2018 IBC 1009.2.1 says, "In buildings where a required accessible floor is four or more stories above or below a level of exit discharge, not less than one required accessible means of egress shall be an elevator complying with Section 1009.4. Therefore, if we have a five-story building, this section requires an accessible elevator per 1009.4, which requires standby power. Although the code doesn't exactly say so here, it appears that requirement applies on all the upper levels. Now suppose we have two levels of parking in the basement, below the level of exit discharge. Does 1009.2.1 require the accessible elevator in the basement, too? 

For the upper floors we have an exception for floors provided with sprinklers and a horizontal exit, but the exception is limited to floors at or above the levels of exit discharge. Without that exception for a horizontal exit on floors below the exit discharge, and assuming we do not have an accessible exit ramp in the basement, are we required to provide an elevator with standby power in the two-level basement?


----------



## cda (Mar 31, 2021)

Welcome

Give it a few days for great answers


----------



## SH225 (Mar 31, 2021)

cda said:


> Welcome
> 
> Give it a few days for great answers


Thank you for the welcome.


----------



## RLGA (Mar 31, 2021)

Do not confuse accessible elevators with elevators used for an accessible means of egress. Accessible elevators are required for all levels that are required to be accessible whether they are used as an accessible means of egress or not. Those accessible elevators, however, are not required to be an accessible means of egress unless they are needed for an accessible floor on the fifth or higher story, or for a story that is four stories or more below the level of exit discharge.

If using Exception 1, then the elevator is not required to be an accessible means of egress.  However, this would not apply to levels below the level of exit discharge if the number of levels below is four or more--you would still need to make the elevator an accessible means of egress.

If there are no more than three levels below the level of exit discharge and the levels above the level of exit discharge comply with Exception 1, then the elevator is not required to be an accessible means of egress.


----------



## SH225 (Mar 31, 2021)

RLGA said:


> Do not confuse accessible elevators with elevators used for an accessible means of egress. Accessible elevators are required for all levels that are required to be accessible whether they are used as an accessible means of egress or not.
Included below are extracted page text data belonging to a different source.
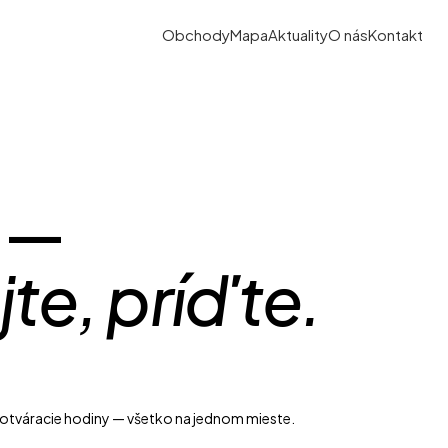
Obchody
Mapa
Aktuality
O nás
Kontakt
s —
jte, príďte.
a otváracie hodiny — všetko na jednom mieste.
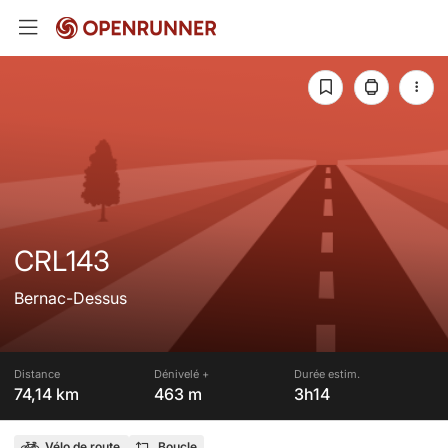
CRL143
Bernac-Dessus
Distance
Dénivelé +
Durée estim.
74,14 km
463 m
3h14
Vélo de route
Boucle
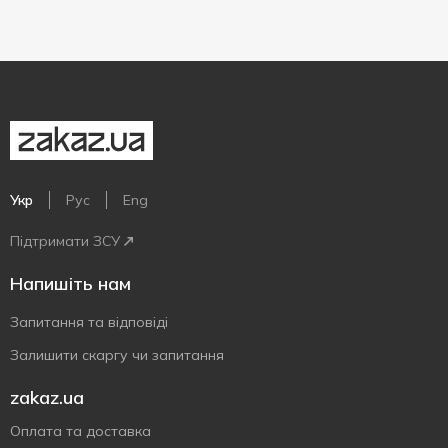
Укр
Рус
Eng
Підтримати ЗСУ
Напишіть нам
Запитання та відповіді
Залишити скаргу чи запитання
zakaz.ua
Оплата та доставка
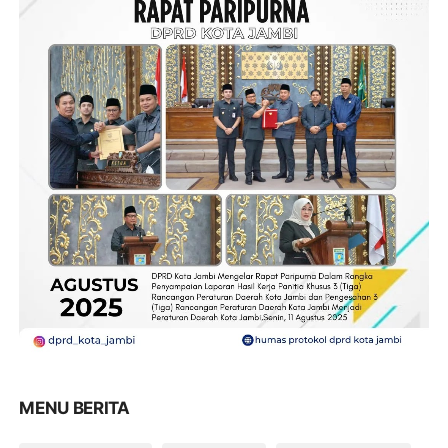
MENU BERITA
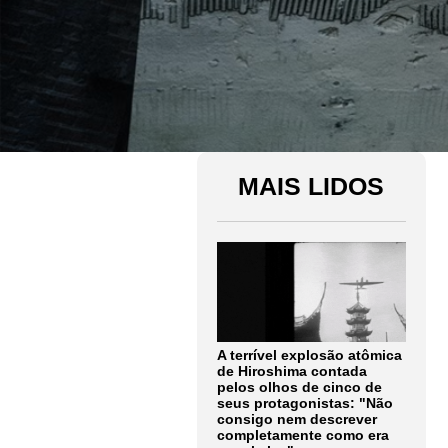
MAIS LIDOS
A terrível explosão atômica
de Hiroshima contada
pelos olhos de cinco de
seus protagonistas: "Não
consigo nem descrever
completamente como era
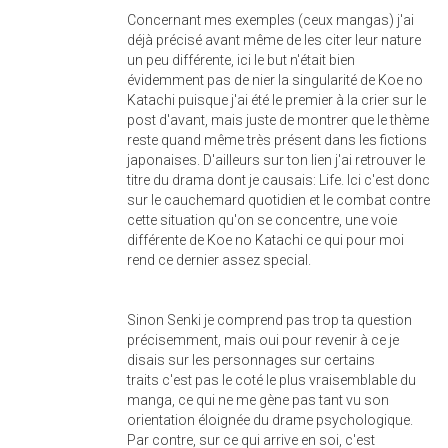
Concernant mes exemples (ceux mangas) j'ai
déjà précisé avant même de les citer leur nature
un peu différente, ici le but n'était bien
évidemment pas de nier la singularité de Koe no
Katachi puisque j'ai été le premier à la crier sur le
post d'avant, mais juste de montrer que le thème
reste quand même très présent dans les fictions
japonaises. D'ailleurs sur ton lien j'ai retrouver le
titre du drama dont je causais: Life. Ici c'est donc
sur le cauchemard quotidien et le combat contre
cette situation qu'on se concentre, une voie
différente de Koe no Katachi ce qui pour moi
rend ce dernier assez special.
Sinon Senki je comprend pas trop ta question
précisemment, mais oui pour revenir à ce je
disais sur les personnages sur certains
traits c'est pas le coté le plus vraisemblable du
manga, ce qui ne me gène pas tant vu son
orientation éloignée du drame psychologique.
Par contre, sur ce qui arrive en soi, c'est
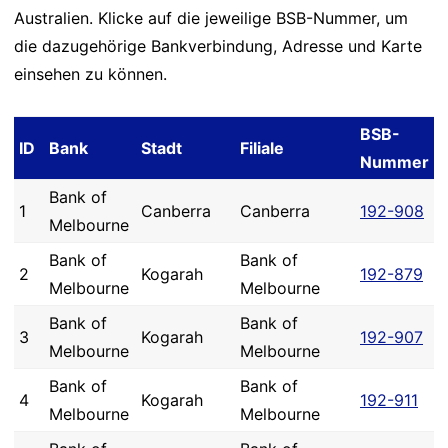
Australien. Klicke auf die jeweilige BSB-Nummer, um
die dazugehörige Bankverbindung, Adresse und Karte
einsehen zu können.
BSB-
ID
Bank
Stadt
Filiale
Nummer
Bank of
1
Canberra
Canberra
192-908
Melbourne
Bank of
Bank of
2
Kogarah
192-879
Melbourne
Melbourne
Bank of
Bank of
3
Kogarah
192-907
Melbourne
Melbourne
Bank of
Bank of
4
Kogarah
192-911
Melbourne
Melbourne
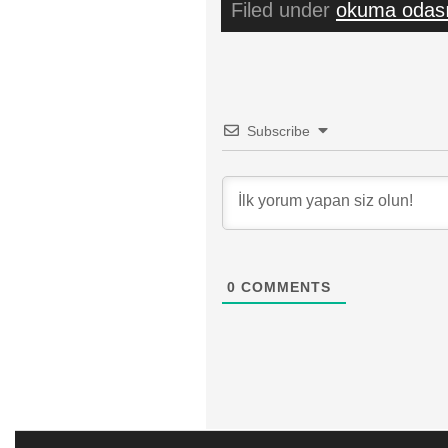
Filed under
okuma odas
Subscribe
0
COMMENTS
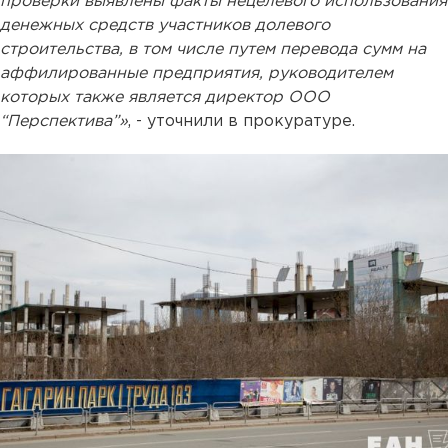
проверки выявлены факты нецелевого использования
денежных средств участников долевого
строительства, в том числе путем перевода сумм на
аффилированные предприятия, руководителем
которых также является директор ООО
“Перспектива”»
, - уточнили в прокуратуре.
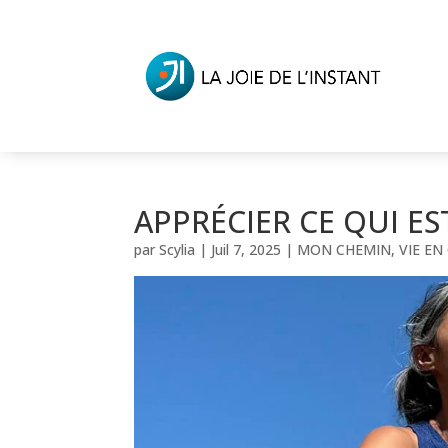
APPRÉCIER CE QUI ES
par
Scylia
|
Juil 7, 2025
|
MON CHEMIN
,
VIE EN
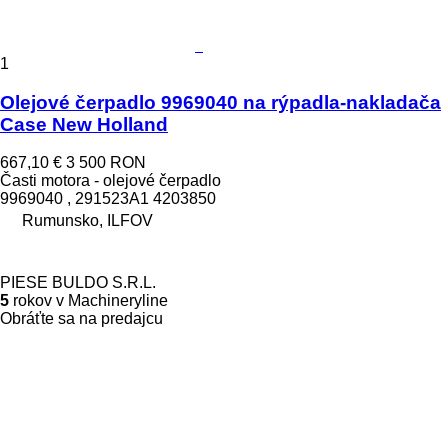
1
Olejové čerpadlo 9969040 na rýpadla-nakladača
Case New Holland
667,10 €
3 500 RON
Časti motora - olejové čerpadlo
9969040 , 291523A1 4203850
Rumunsko, ILFOV
PIESE BULDO S.R.L.
5
rokov v Machineryline
Obráťte sa na predajcu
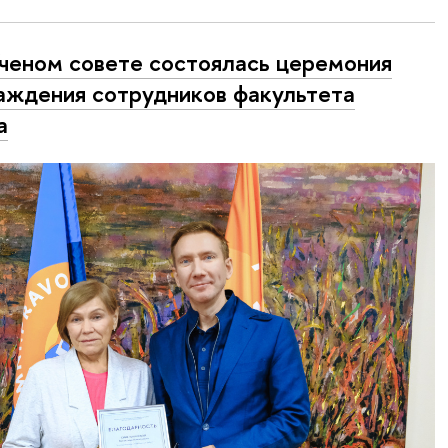
ченом совете состоялась церемония
аждения сотрудников факультета
а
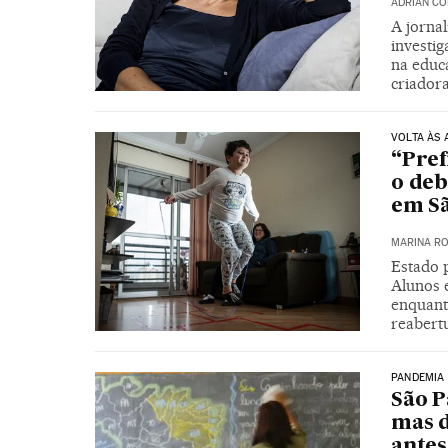
ADRIÁN CO
A jornal
investig
na educa
criador
VOLTA ÀS 
“Pref
o deb
em S
MARINA RO
Estado 
Alunos 
enquant
reabert
PANDEMIA
São P
mas 
antes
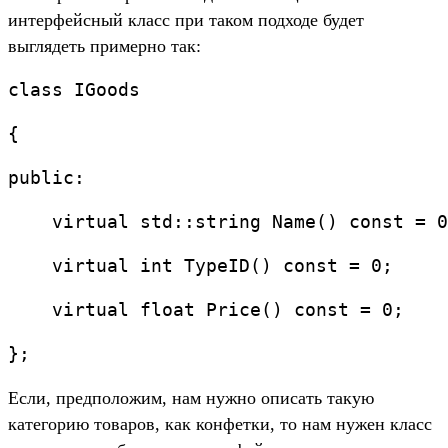
интерфейсный класс при таком подходе будет
выглядеть примерно так:
class IGoods
{
public:
    virtual std::string Name() const = 0
    virtual int TypeID() const = 0;
    virtual float Price() const = 0;
};
Если, предположим, нам нужно описать такую
категорию товаров, как конфетки, то нам нужен класс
Those accessible elevators, however, are not required to be an accessible means of egress unless they are needed for an accessible floor on the fifth or higher story, or for a story that is four stories or more below the level of exit discharge.
> 
> If using Exception 1, then the elevator is not required to be an accessible means of egress.  However, this would not apply to levels below the level of exit discharge if the number of levels below is four or more--you would still need to make the elevator an accessible means of egress.
> 
> If there are no more than three levels below the level of exit discharge and the levels above the level of exit discharge comply with Exception 1, then the elevator is not required to be an accessible means of egress.


Thank you for the reply. I read it several times and couldn't decide whether the code tells us to consider the levels below the level of exit discharge separately from the levels above the level of exit discharge. In the commentary, it shows a separate section diagram for a below-ground example and an above-ground example, but nothing clicked with me to confirm they're considered separately in this requirement.


----------